Material for the task →
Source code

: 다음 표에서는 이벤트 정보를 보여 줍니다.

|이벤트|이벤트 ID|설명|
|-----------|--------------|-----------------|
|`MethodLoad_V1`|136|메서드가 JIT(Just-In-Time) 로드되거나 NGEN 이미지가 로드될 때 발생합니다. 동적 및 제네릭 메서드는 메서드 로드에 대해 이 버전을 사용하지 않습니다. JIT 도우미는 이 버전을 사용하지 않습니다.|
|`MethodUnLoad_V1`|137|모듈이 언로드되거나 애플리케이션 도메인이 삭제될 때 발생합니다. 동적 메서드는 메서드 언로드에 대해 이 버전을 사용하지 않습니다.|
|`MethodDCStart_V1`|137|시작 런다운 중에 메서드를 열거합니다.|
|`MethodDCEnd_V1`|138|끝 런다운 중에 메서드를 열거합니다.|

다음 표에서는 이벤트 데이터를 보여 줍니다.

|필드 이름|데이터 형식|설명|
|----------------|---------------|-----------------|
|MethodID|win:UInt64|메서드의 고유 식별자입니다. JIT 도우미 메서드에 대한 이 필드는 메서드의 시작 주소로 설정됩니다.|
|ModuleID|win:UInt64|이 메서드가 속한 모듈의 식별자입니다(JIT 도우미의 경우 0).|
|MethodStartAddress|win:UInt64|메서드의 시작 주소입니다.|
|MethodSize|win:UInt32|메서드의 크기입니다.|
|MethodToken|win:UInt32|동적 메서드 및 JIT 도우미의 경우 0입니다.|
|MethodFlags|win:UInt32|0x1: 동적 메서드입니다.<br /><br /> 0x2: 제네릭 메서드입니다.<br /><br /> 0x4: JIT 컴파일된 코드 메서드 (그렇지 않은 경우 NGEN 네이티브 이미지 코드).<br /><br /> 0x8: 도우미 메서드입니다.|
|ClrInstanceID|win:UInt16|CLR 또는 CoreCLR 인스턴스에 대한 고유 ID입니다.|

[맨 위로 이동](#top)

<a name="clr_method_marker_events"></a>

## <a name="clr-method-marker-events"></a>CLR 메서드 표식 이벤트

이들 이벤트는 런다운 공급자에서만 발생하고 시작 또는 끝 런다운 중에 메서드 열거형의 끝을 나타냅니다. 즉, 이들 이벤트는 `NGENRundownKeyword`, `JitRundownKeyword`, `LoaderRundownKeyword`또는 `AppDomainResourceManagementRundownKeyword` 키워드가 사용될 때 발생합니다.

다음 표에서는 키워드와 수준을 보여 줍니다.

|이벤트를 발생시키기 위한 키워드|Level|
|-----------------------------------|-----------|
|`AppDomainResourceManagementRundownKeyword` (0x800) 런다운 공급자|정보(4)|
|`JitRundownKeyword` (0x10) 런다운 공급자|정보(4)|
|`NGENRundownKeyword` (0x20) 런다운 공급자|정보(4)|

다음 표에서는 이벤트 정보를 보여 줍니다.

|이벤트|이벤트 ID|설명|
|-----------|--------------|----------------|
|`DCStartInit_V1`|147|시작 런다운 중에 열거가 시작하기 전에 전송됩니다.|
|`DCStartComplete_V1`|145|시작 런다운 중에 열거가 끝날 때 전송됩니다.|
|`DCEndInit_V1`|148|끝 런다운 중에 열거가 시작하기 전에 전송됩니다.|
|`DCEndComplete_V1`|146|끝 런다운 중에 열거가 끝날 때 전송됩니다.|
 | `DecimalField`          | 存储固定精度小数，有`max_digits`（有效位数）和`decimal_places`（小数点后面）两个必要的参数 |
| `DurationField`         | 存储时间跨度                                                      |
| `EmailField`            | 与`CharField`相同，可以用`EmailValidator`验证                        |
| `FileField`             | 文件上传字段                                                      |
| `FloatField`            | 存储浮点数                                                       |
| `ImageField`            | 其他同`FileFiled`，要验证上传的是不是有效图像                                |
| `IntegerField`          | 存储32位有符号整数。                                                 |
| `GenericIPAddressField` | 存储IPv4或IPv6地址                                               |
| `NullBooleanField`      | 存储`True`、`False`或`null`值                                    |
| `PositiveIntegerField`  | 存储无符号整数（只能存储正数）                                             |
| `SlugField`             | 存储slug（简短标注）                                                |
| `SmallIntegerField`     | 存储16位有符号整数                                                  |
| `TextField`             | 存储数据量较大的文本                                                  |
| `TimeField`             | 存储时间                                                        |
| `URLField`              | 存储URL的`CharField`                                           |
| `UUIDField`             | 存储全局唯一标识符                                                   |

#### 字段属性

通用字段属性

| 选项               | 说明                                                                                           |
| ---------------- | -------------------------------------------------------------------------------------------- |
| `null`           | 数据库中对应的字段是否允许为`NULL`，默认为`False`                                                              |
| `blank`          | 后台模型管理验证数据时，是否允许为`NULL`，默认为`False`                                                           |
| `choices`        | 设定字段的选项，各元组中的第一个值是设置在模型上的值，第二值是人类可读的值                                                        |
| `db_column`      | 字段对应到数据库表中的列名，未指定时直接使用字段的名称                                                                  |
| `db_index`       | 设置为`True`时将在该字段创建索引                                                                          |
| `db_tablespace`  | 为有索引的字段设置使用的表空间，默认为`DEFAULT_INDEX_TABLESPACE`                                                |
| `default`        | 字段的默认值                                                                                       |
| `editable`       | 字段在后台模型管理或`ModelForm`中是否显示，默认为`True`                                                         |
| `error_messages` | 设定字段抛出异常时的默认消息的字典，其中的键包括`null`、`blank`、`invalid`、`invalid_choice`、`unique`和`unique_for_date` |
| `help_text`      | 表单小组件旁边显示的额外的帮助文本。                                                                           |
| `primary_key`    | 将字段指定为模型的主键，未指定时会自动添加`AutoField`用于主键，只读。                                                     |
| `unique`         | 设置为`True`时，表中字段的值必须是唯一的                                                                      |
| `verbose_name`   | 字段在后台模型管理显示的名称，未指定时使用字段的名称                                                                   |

Exercise description →
Each line that holds the string "식별자입니다" is to be copied from the entries above.

Task solution →
|MethodID|win:UInt64|메서드의 고유 식별자입니다. JIT 도우미 메서드에 대한 이 필드는 메서드의 시작 주소로 설정됩니다.|
|ModuleID|win:UInt64|이 메서드가 속한 모듈의 식별자입니다(JIT 도우미의 경우 0).|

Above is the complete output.